How Much Does a Realtor Make on a $500,000 Sale?
The commission on a $500,000 home sale looks big until it's split three or four ways. Here's how the money actually moves from closing table to agent's pocket.
Start with the commission pool, not the agent’s paycheck
When a home sells for $500,000, the commission that gets discussed is usually a percentage of that sale price, commonly framed somewhere in a 5 to 6 percent range in many markets, though this is negotiated between seller and listing brokerage on each transaction rather than set by law or industry standard. On a $500,000 sale, a commission in that illustrative range works out to roughly $25,000 to $30,000 total — but that figure is the total commission pool, not what any one person walks away with. Understanding a realtor’s actual take-home means following that pool through several splits, not stopping at the headline number.
Split one: listing side and buyer’s side
The total commission is typically divided between two sides of the transaction: the listing brokerage, representing the seller, and the buyer’s brokerage, representing the buyer. A common illustrative structure splits the pool roughly in half between the two sides, though the exact split is negotiated and disclosed as part of the listing agreement, and arrangements vary by market and by deal. On our illustrative $500,000 sale with a $27,500 total pool, a roughly even split would put about $13,750 on each side before anything else happens to it.

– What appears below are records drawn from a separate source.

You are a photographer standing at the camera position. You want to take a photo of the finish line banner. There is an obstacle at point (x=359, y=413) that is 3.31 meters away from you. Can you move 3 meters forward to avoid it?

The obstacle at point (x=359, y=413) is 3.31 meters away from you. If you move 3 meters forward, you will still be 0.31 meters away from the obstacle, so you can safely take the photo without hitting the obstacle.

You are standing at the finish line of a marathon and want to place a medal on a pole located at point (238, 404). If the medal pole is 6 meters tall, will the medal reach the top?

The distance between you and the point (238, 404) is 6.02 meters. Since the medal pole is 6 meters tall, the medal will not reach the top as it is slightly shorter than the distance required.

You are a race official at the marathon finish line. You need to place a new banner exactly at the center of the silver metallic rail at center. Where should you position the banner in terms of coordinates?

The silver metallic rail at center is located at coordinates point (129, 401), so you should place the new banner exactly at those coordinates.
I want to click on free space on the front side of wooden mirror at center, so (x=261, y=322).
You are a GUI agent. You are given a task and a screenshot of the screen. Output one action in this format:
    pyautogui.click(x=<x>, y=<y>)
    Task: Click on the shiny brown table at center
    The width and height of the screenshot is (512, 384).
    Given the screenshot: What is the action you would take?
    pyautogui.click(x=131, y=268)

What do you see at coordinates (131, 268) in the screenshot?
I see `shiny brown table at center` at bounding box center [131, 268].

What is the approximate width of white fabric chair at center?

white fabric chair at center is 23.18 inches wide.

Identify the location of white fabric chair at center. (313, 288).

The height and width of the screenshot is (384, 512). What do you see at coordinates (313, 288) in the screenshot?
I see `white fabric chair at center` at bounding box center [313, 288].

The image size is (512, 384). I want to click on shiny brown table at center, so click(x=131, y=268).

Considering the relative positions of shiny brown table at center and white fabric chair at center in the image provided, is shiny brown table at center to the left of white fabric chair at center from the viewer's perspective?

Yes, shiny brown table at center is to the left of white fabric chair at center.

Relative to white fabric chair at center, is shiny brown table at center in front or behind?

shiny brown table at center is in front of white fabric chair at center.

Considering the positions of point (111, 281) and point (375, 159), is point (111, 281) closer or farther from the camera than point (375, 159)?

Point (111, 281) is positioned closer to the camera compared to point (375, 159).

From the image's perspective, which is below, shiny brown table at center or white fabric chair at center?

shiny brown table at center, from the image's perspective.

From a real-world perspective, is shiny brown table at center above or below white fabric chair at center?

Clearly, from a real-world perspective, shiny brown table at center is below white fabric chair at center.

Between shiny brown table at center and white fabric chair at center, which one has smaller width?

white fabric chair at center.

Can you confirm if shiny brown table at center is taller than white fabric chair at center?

Split two: agent and brokerage
Here’s where the number shrinks again. Very few agents keep the entire commission that comes to “their side” of the deal — most work under a brokerage, and the brokerage takes a cut in exchange for the license sponsorship, office infrastructure, marketing platforms, transaction support, and brand the agent operates under. These splits vary enormously by brokerage model and by how established the agent is: a newer agent might work under a 50/50 split with their brokerage, while a highly experienced agent with a strong sales record might negotiate a 70/30 or even 80/20 split in their own favor, sometimes moving to a flat monthly desk fee model instead of a percentage split entirely once their volume is high enough.
Using an illustrative 60/40 split favoring the agent, that $13,750 side-share becomes roughly $8,250 to the agent and $5,500 to the brokerage — and that’s still before the agent’s own costs of doing business are factored in.
What actually comes off the top after that
An agent’s commission check isn’t pure profit. Real estate agents are typically independent contractors, not employees, which means they’re generally responsible for their own marketing costs, MLS and association dues, licensing fees, errors-and-omissions insurance, transaction coordination fees, and often a per-transaction fee charged by the brokerage on top of the percentage split. Many agents also pay for a personal assistant, photography, staging consultations, or paid lead-generation services entirely out of their own commission income. Depending on how an individual agent runs their business, these costs can meaningfully shrink the number that started as an already-split $8,250 — and none of it accounts for the months an agent may spend unpaid while working with a buyer or seller who ultimately doesn’t close.
Why the sale price isn’t the whole story
Two agents can each work a $500,000 sale and take home noticeably different amounts, because the variables compound rather than cancel out. A newer agent on a 50/50 brokerage split, paying a per-transaction fee and covering their own marketing, keeps meaningfully less of their side’s commission than a veteran agent on an 80/20 split with a flat-fee brokerage arrangement. The listing side and buyer’s side aren’t guaranteed to split evenly either — some agreements weight one side differently, particularly in markets or deals where one side did substantially more work to bring the transaction together. None of the percentages above are fixed rules; they’re illustrative ranges meant to show how a headline commission figure narrows down through several real decisions before it becomes take-home pay.
The part that doesn’t show up in any split
It’s also worth remembering that a single $500,000 sale is rarely an agent’s only source of income in a given month, and it’s rarely guaranteed. Agents typically don’t get paid until a transaction actually closes, which means deals that fall through during inspection, financing, or appraisal produce no commission at all despite weeks or months of unpaid work. The commission on a closed sale is effectively also covering the opportunity cost of the deals that didn’t close — which is one reason the number an agent nets on a single successful transaction tends to look larger, on paper, than what it actually represents once averaged across a full year of work.
The bottom line
A $500,000 home sale generating a commission in the $25,000-to-$30,000 range sounds like a lot until it passes through two structural splits — listing side versus buyer’s side, then agent versus brokerage — plus the ordinary business expenses of running an independent contractor practice. The realistic take-home for any individual agent on that one deal is commonly a fraction of the headline commission, and the exact fraction depends entirely on the splits and expenses specific to that agent’s business, not on the sale price alone.